● Required action
Lines from the line with "About Ecosense" to the line with "have a YouTube channel where the" in the entries below, and only those, must be output exactly, with both ends included.
### Exercise data
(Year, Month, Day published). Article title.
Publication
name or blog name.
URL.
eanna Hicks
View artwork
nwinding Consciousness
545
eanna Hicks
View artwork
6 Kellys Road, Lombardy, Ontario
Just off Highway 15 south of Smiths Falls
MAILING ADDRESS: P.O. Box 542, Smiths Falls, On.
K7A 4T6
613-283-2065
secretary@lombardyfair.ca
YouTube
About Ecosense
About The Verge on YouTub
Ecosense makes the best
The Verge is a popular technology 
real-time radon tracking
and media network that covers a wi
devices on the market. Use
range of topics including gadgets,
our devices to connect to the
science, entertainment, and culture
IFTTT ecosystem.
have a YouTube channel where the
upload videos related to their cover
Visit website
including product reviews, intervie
######
● Answer to the problem
About Ecosense
About The Verge on YouTub
Ecosense makes the best
The Verge is a popular technology 
real-time radon tracking
and media network that covers a wi
devices on the market. Use
range of topics including gadgets,
our devices to connect to the
science, entertainment, and culture
IFTTT ecosystem.
have a YouTube channel where the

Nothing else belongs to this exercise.